→ INSTRUCTIONS FOR THE TASK:
Which lines of the material below contain the string "author"? List each one in full.

→ EXERCISE MATERIAL:
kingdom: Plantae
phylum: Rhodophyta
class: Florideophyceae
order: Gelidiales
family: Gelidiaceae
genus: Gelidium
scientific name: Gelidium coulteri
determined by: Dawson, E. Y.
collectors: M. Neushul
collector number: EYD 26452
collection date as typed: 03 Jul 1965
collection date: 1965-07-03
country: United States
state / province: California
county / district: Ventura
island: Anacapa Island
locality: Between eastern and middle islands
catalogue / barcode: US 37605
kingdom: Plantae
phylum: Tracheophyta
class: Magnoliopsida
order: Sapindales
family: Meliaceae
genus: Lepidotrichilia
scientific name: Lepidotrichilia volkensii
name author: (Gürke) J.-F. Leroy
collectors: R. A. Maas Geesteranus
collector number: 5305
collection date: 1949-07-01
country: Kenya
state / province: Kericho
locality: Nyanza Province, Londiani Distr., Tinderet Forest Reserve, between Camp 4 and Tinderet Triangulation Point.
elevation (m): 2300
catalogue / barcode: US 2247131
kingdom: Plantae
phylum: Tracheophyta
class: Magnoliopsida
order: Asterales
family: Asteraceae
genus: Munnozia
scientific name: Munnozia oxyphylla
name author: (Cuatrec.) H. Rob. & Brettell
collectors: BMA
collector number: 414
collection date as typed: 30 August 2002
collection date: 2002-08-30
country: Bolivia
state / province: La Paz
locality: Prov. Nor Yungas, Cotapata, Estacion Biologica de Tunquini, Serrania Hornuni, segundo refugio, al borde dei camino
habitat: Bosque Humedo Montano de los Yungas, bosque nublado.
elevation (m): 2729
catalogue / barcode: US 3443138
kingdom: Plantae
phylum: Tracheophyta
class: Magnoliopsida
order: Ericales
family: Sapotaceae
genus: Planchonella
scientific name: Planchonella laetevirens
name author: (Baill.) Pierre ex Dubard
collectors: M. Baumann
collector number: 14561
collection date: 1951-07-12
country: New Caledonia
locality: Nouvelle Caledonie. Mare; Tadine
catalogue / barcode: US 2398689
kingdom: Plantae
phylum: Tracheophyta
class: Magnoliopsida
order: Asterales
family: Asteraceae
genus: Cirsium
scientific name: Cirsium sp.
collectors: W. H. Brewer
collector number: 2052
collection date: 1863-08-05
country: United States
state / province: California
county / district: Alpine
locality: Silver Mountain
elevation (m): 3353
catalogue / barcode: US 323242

→ WRITTEN ANSWER:
name author: (Gürke) J.-F. Leroy
name author: (Cuatrec.) H. Rob. & Brettell
name author: (Baill.) Pierre ex Dubard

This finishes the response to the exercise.